> [Work request]: From the line containing "X1980Y447D01*" through the final line of the records, reproduce every line exactly.

[[ Provided data, beginning ]]

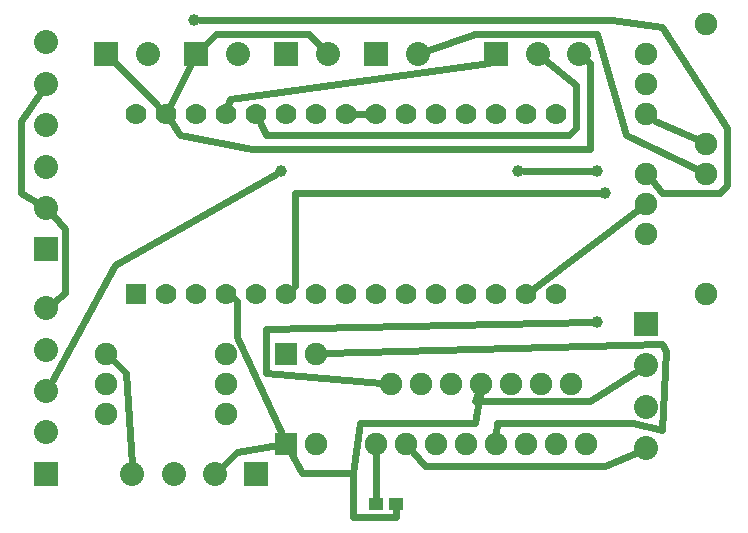
<source format=gtl>
G04 MADE WITH FRITZING*
G04 WWW.FRITZING.ORG*
G04 DOUBLE SIDED*
G04 HOLES PLATED*
G04 CONTOUR ON CENTER OF CONTOUR VECTOR*
%ASAXBY*%
%FSLAX23Y23*%
%MOIN*%
%OFA0B0*%
%SFA1.0B1.0*%
%ADD10C,0.074803*%
%ADD11C,0.075000*%
%ADD12C,0.039370*%
%ADD13C,0.080000*%
%ADD14C,0.070000*%
%ADD15R,0.075000X0.075000*%
%ADD16R,0.047244X0.043307*%
%ADD17R,0.080000X0.080000*%
%ADD18R,0.070000X0.069972*%
%ADD19C,0.024000*%
%LNCOPPER1*%
G90*
G70*
G54D10*
X1317Y506D03*
X1417Y506D03*
X1517Y506D03*
X1617Y506D03*
X1717Y506D03*
X1817Y506D03*
X1917Y506D03*
X1267Y306D03*
X1367Y306D03*
X1467Y306D03*
X1567Y306D03*
X1667Y306D03*
X1767Y306D03*
X1867Y306D03*
X1967Y306D03*
X1317Y506D03*
X1417Y506D03*
X1517Y506D03*
X1617Y506D03*
X1717Y506D03*
X1817Y506D03*
X1917Y506D03*
X1267Y306D03*
X1367Y306D03*
X1467Y306D03*
X1567Y306D03*
X1667Y306D03*
X1767Y306D03*
X1867Y306D03*
X1967Y306D03*
G54D11*
X967Y606D03*
X1067Y606D03*
X967Y306D03*
X1067Y306D03*
G54D12*
X2004Y1215D03*
X1740Y1215D03*
X2004Y711D03*
X2028Y1143D03*
X948Y1215D03*
X660Y1719D03*
G54D13*
X167Y955D03*
X167Y1092D03*
X167Y1230D03*
X167Y1368D03*
X167Y1506D03*
X167Y1644D03*
X167Y206D03*
X167Y344D03*
X167Y481D03*
X167Y619D03*
X167Y757D03*
X367Y1606D03*
X505Y1606D03*
X967Y1606D03*
X1105Y1606D03*
X1667Y1606D03*
X1805Y1606D03*
X1942Y1606D03*
X867Y206D03*
X729Y206D03*
X591Y206D03*
X453Y206D03*
X2167Y706D03*
X2167Y568D03*
X2167Y430D03*
X2167Y292D03*
X1267Y1606D03*
X1405Y1606D03*
X667Y1606D03*
X805Y1606D03*
G54D14*
X467Y806D03*
X567Y806D03*
X667Y806D03*
X767Y806D03*
X867Y806D03*
X967Y806D03*
X1067Y806D03*
X1167Y806D03*
X1267Y806D03*
X1367Y806D03*
X1467Y806D03*
X1567Y806D03*
X1667Y806D03*
X1767Y806D03*
X1867Y806D03*
X467Y1406D03*
X567Y1406D03*
X667Y1406D03*
X767Y1406D03*
X867Y1406D03*
X967Y1406D03*
X1067Y1406D03*
X1167Y1406D03*
X1267Y1406D03*
X1367Y1406D03*
X1467Y1406D03*
X1567Y1406D03*
X1667Y1406D03*
X1767Y1406D03*
X1867Y1406D03*
G54D11*
X367Y406D03*
X767Y406D03*
X367Y506D03*
X767Y506D03*
X367Y606D03*
X767Y606D03*
X2367Y1306D03*
X2367Y1706D03*
X2367Y1206D03*
X2367Y806D03*
X2167Y1606D03*
X2167Y1506D03*
X2167Y1406D03*
X2167Y1206D03*
X2167Y1106D03*
X2167Y1006D03*
G54D15*
X967Y606D03*
X967Y306D03*
G54D16*
X1267Y106D03*
X1334Y106D03*
G54D17*
X167Y955D03*
X167Y206D03*
X367Y1606D03*
X967Y1606D03*
X1667Y1606D03*
X867Y206D03*
X2167Y706D03*
X1267Y1606D03*
X667Y1606D03*
G54D18*
X467Y806D03*
G54D19*
X2341Y1318D02*
X2196Y1383D01*
D02*
X2144Y1089D02*
X1790Y823D01*
D02*
X1267Y122D02*
X1267Y273D01*
D02*
X2196Y1383D02*
X2190Y1388D01*
D02*
X451Y237D02*
X432Y543D01*
D02*
X1196Y1406D02*
X1238Y1406D01*
D02*
X780Y1455D02*
X1644Y1575D01*
D02*
X774Y1434D02*
X780Y1455D01*
D02*
X432Y543D02*
X388Y586D01*
D02*
X1644Y1575D02*
X1648Y1581D01*
D02*
X2100Y1335D02*
X2341Y1218D01*
D02*
X2004Y1671D02*
X2100Y1335D01*
D02*
X1596Y1671D02*
X2004Y1671D01*
D02*
X1434Y1616D02*
X1596Y1671D01*
D02*
X1908Y1335D02*
X1932Y1359D01*
D02*
X900Y1335D02*
X1908Y1335D01*
D02*
X879Y1379D02*
X900Y1335D01*
D02*
X1932Y1503D02*
X1829Y1586D01*
D02*
X1932Y1359D02*
X1932Y1503D01*
D02*
X689Y1628D02*
X732Y1671D01*
D02*
X1044Y1671D02*
X1084Y1629D01*
D02*
X732Y1671D02*
X1044Y1671D01*
D02*
X580Y1432D02*
X653Y1578D01*
D02*
X389Y1584D02*
X546Y1426D01*
D02*
X84Y1383D02*
X149Y1480D01*
D02*
X84Y1143D02*
X84Y1383D01*
D02*
X140Y1109D02*
X84Y1143D01*
D02*
X228Y1023D02*
X188Y1069D01*
D02*
X228Y807D02*
X228Y1023D01*
D02*
X191Y777D02*
X228Y807D01*
D02*
X804Y783D02*
X792Y791D01*
D02*
X804Y663D02*
X804Y783D01*
D02*
X955Y332D02*
X804Y663D01*
D02*
X751Y228D02*
X804Y279D01*
D02*
X804Y279D02*
X939Y301D01*
D02*
X1020Y207D02*
X980Y281D01*
D02*
X1188Y207D02*
X1020Y207D01*
D02*
X1188Y63D02*
X1188Y207D01*
D02*
X1332Y63D02*
X1188Y63D01*
D02*
X1333Y90D02*
X1332Y63D01*
D02*
X1212Y375D02*
X1188Y207D01*
D02*
X1596Y375D02*
X1212Y375D01*
D02*
X1612Y473D02*
X1596Y375D01*
D02*
X1596Y447D02*
X1606Y475D01*
D02*
X1980Y447D02*
X1596Y447D01*
D02*
X2141Y551D02*
X1980Y447D01*
D02*
X1980Y1575D02*
X1980Y1287D01*
D02*
X1967Y1586D02*
X1980Y1575D01*
D02*
X612Y1335D02*
X583Y1381D01*
D02*
X852Y1287D02*
X612Y1335D01*
D02*
X1980Y1287D02*
X852Y1287D01*
D02*
X2124Y375D02*
X2220Y351D01*
D02*
X1668Y375D02*
X2124Y375D01*
D02*
X1667Y339D02*
X1668Y375D01*
D02*
X2220Y351D02*
X2232Y615D01*
D02*
X1985Y1215D02*
X1759Y1215D01*
D02*
X1388Y280D02*
X1428Y231D01*
D02*
X2220Y639D02*
X1095Y607D01*
D02*
X2232Y615D02*
X2220Y639D01*
D02*
X2028Y231D02*
X2138Y280D01*
D02*
X1428Y231D02*
X2028Y231D01*
D02*
X900Y687D02*
X1985Y711D01*
D02*
X900Y543D02*
X900Y687D01*
D02*
X1284Y509D02*
X900Y543D01*
D02*
X996Y1143D02*
X2009Y1143D01*
D02*
X996Y831D02*
X996Y1143D01*
D02*
X989Y825D02*
X996Y831D01*
D02*
X182Y509D02*
X396Y903D01*
D02*
X2220Y1695D02*
X2436Y1359D01*
D02*
X2052Y1719D02*
X2220Y1695D01*
D02*
X679Y1719D02*
X2052Y1719D01*
D02*
X396Y903D02*
X931Y1206D01*
D02*
X2436Y1359D02*
X2436Y1167D01*
D02*
X2220Y1143D02*
X2185Y1184D01*
D02*
X2412Y1143D02*
X2220Y1143D01*
D02*
X2436Y1167D02*
X2412Y1143D01*
G04 End of Copper1*
M02*
</source>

[[ Provided data, end ]]

> [Answer for this exercise]:
X1980Y447D01*
D02*
X1980Y1575D02*
X1980Y1287D01*
D02*
X1967Y1586D02*
X1980Y1575D01*
D02*
X612Y1335D02*
X583Y1381D01*
D02*
X852Y1287D02*
X612Y1335D01*
D02*
X1980Y1287D02*
X852Y1287D01*
D02*
X2124Y375D02*
X2220Y351D01*
D02*
X1668Y375D02*
X2124Y375D01*
D02*
X1667Y339D02*
X1668Y375D01*
D02*
X2220Y351D02*
X2232Y615D01*
D02*
X1985Y1215D02*
X1759Y1215D01*
D02*
X1388Y280D02*
X1428Y231D01*
D02*
X2220Y639D02*
X1095Y607D01*
D02*
X2232Y615D02*
X2220Y639D01*
D02*
X2028Y231D02*
X2138Y280D01*
D02*
X1428Y231D02*
X2028Y231D01*
D02*
X900Y687D02*
X1985Y711D01*
D02*
X900Y543D02*
X900Y687D01*
D02*
X1284Y509D02*
X900Y543D01*
D02*
X996Y1143D02*
X2009Y1143D01*
D02*
X996Y831D02*
X996Y1143D01*
D02*
X989Y825D02*
X996Y831D01*
D02*
X182Y509D02*
X396Y903D01*
D02*
X2220Y1695D02*
X2436Y1359D01*
D02*
X2052Y1719D02*
X2220Y1695D01*
D02*
X679Y1719D02*
X2052Y1719D01*
D02*
X396Y903D02*
X931Y1206D01*
D02*
X2436Y1359D02*
X2436Y1167D01*
D02*
X2220Y1143D02*
X2185Y1184D01*
D02*
X2412Y1143D02*
X2220Y1143D01*
D02*
X2436Y1167D02*
X2412Y1143D01*
G04 End of Copper1*
M02*
</source>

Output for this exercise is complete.